/---

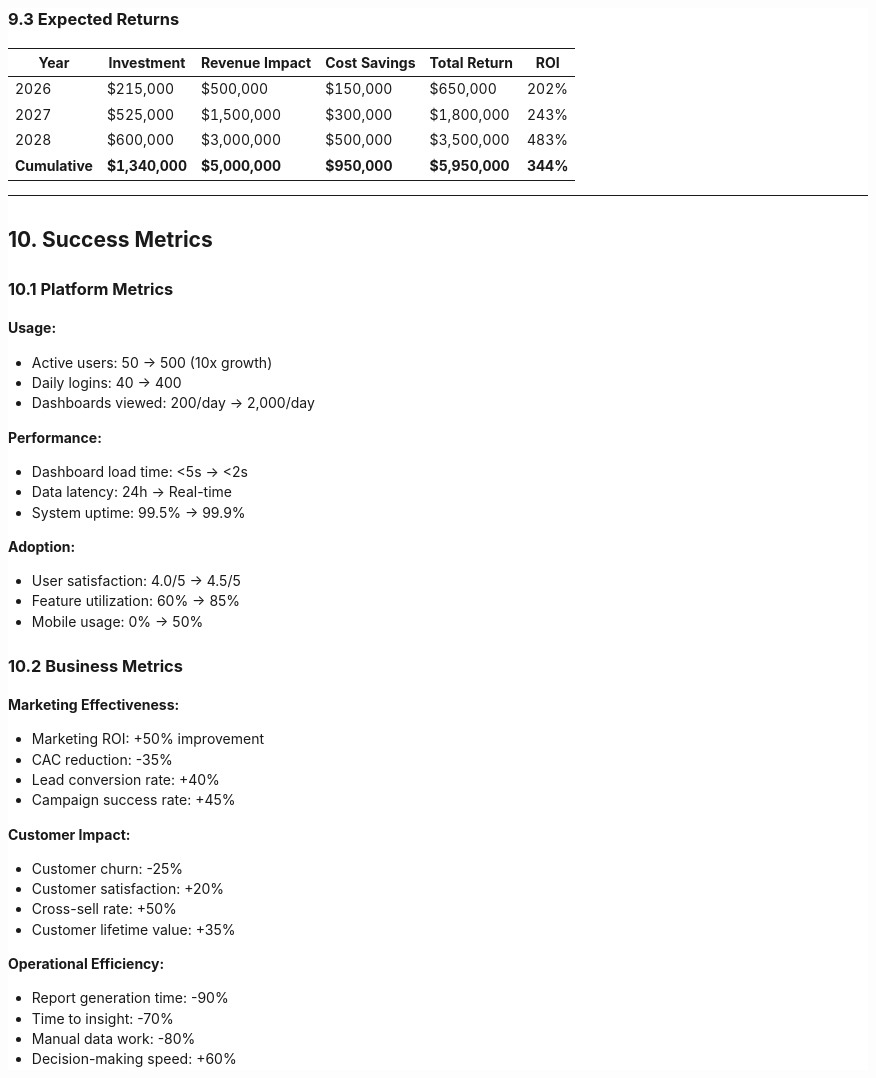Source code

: ### 9.3 Expected Returns

| Year | Investment | Revenue Impact | Cost Savings | Total Return | ROI |
|------|------------|----------------|--------------|--------------|-----|
| 2026 | $215,000 | $500,000 | $150,000 | $650,000 | 202% |
| 2027 | $525,000 | $1,500,000 | $300,000 | $1,800,000 | 243% |
| 2028 | $600,000 | $3,000,000 | $500,000 | $3,500,000 | 483% |
| **Cumulative** | **$1,340,000** | **$5,000,000** | **$950,000** | **$5,950,000** | **344%** |

---

## 10. Success Metrics

### 10.1 Platform Metrics

**Usage:**
- Active users: 50 → 500 (10x growth)
- Daily logins: 40 → 400
- Dashboards viewed: 200/day → 2,000/day

**Performance:**
- Dashboard load time: <5s → <2s
- Data latency: 24h → Real-time
- System uptime: 99.5% → 99.9%

**Adoption:**
- User satisfaction: 4.0/5 → 4.5/5
- Feature utilization: 60% → 85%
- Mobile usage: 0% → 50%

### 10.2 Business Metrics

**Marketing Effectiveness:**
- Marketing ROI: +50% improvement
- CAC reduction: -35%
- Lead conversion rate: +40%
- Campaign success rate: +45%

**Customer Impact:**
- Customer churn: -25%
- Customer satisfaction: +20%
- Cross-sell rate: +50%
- Customer lifetime value: +35%

**Operational Efficiency:**
- Report generation time: -90%
- Time to insight: -70%
- Manual data work: -80%
- Decision-making speed: +60%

\---

Assignment:
The answer must be every line from the records above that contains "Metrics".

Task response:
## 10. Success Metrics
### 10.1 Platform Metrics
### 10.2 Business Metrics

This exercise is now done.